When the standard was first unveiled, Ipex was the only manufacturer who had pipe that was certified to meet this standard and had a bit of a monopoly. The local wholesalers who carried this pipe seemed to carry a lot of PVC 636 but getting CPVC required special ordering for a while until one of our supply houses "wised up." But anyways, I remember pricing it out - the CPVC 636 in 3" was $9 per foot. Yes NINE DOLLARS PER FOOT!

For plastic vent pipe? And that's the wholesaler discount cost for us too! 

Anyways - I find this new "standard" that we must follow interesting because for years everyone used solid core ABS or just straight Sch. 40 PVC for vent pipes for any high efficiency appliance.

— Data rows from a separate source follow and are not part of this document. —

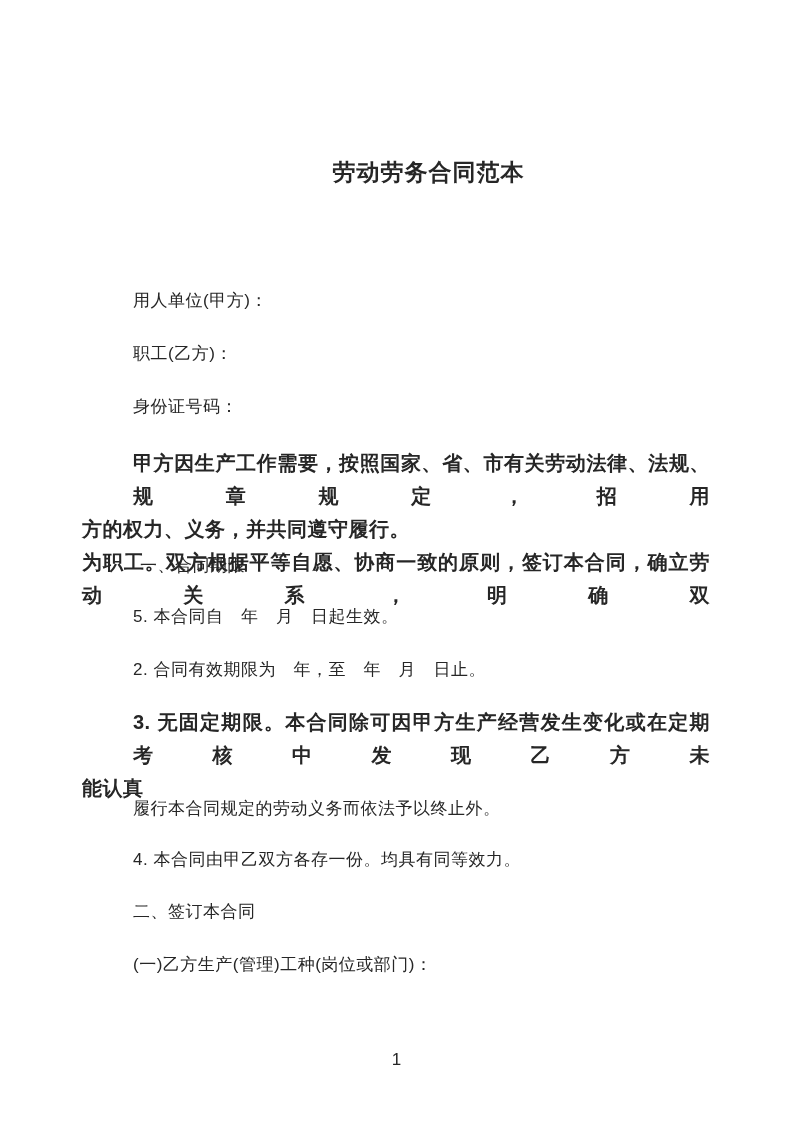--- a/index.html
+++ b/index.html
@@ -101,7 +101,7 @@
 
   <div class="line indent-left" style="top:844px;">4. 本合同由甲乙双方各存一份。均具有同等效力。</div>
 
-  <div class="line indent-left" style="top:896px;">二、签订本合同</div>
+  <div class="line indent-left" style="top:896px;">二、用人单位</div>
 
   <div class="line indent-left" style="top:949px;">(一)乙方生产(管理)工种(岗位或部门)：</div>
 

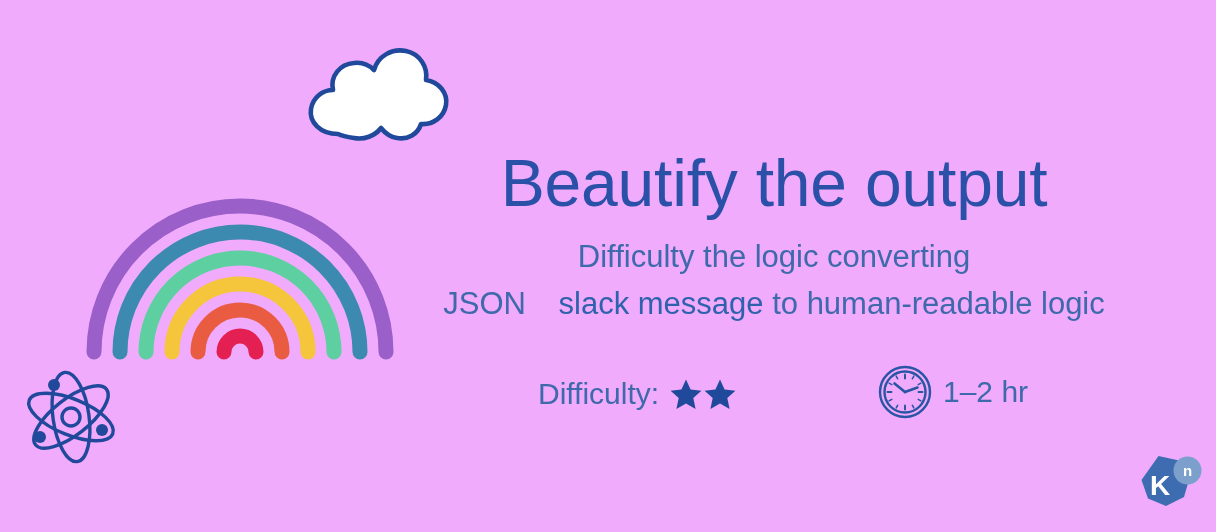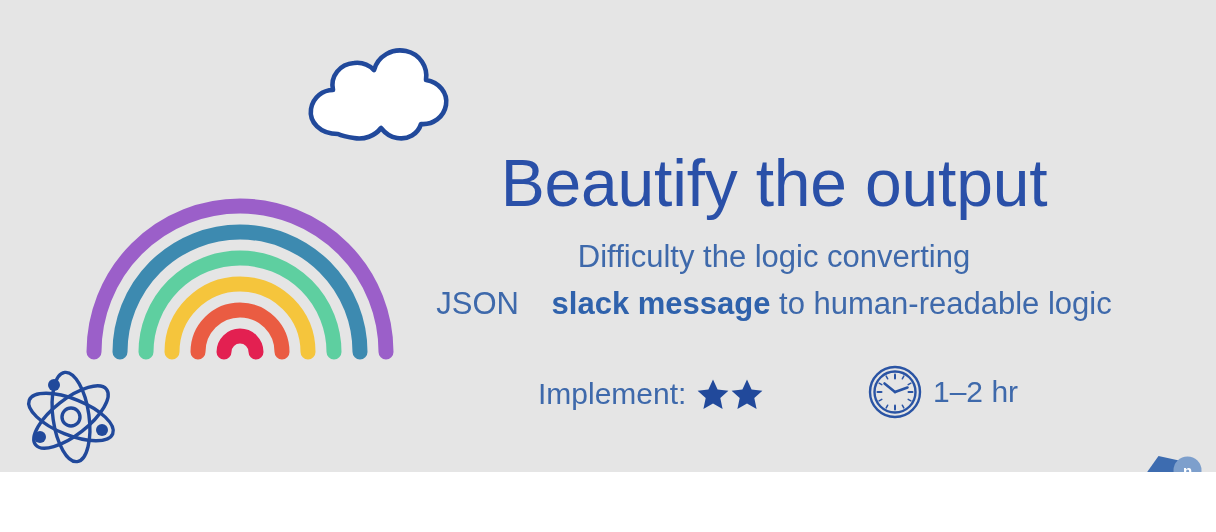--- a/index.html
+++ b/index.html
@@ -14,8 +14,8 @@
   #card {
     position: relative;
     width: 1216px;
-    height: 472px;
-    background: #e5e5e5;
+    height: 532px;
+    background: #f0abfc;
     overflow: hidden;
   }
 

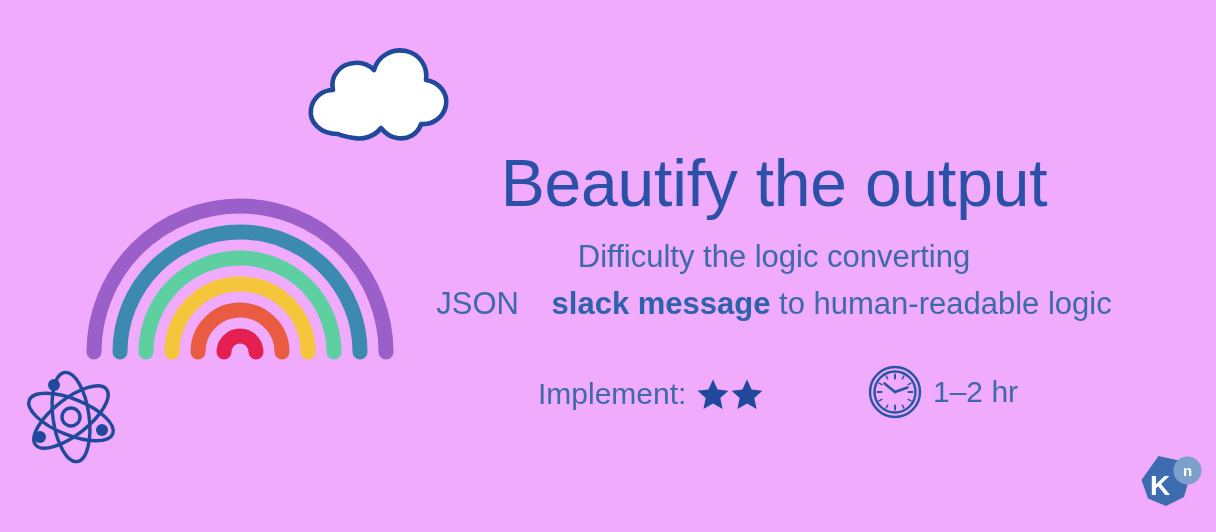--- a/index.html
+++ b/index.html
@@ -71,7 +71,7 @@
     margin-top: 18px;
   }
   .subtitle-strong {
-    font-weight: 700;
+    font-weight: 400;
     color: #2f62ac;
     margin-left: 24px;
   }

Are those plastic vent pipes now doomed to fail? 

Also - we are still allowed to utilize regular sch. 40 PVC for the condensate traps and they must be glued used a special transition glue to the PVC or CPVC 636 pipe. I find it interesting because there is the same acidic/corrossive condensate in these regular (admittedly not as high of a temperature) PVC Sch 40 condensate drains as in Boiler Venting itself. 
Also, apparently the main boiler manufacturer we install (IBC Boilers), they did some tests and found that the boiler temps, even on high temp loads which require CPVC at the immediate exit of the boiler - cool down quite quickly over the travel of the vent pipe to the point that you could effectively switch to PVC yet inspectors are still requiring the more expensive CPVC for the entire length for high temp loads. Keep in mind that PVC is rated for 65 Celsius (about 149 F) and CPVC is rated for 90 Celsius (about 203 F).

So I'm curious - have any of you guys seen any major failures of plastic or even other types of vent pipes out there in your travels? What is your opinion of plastic venting on high efficiency appliances?


----------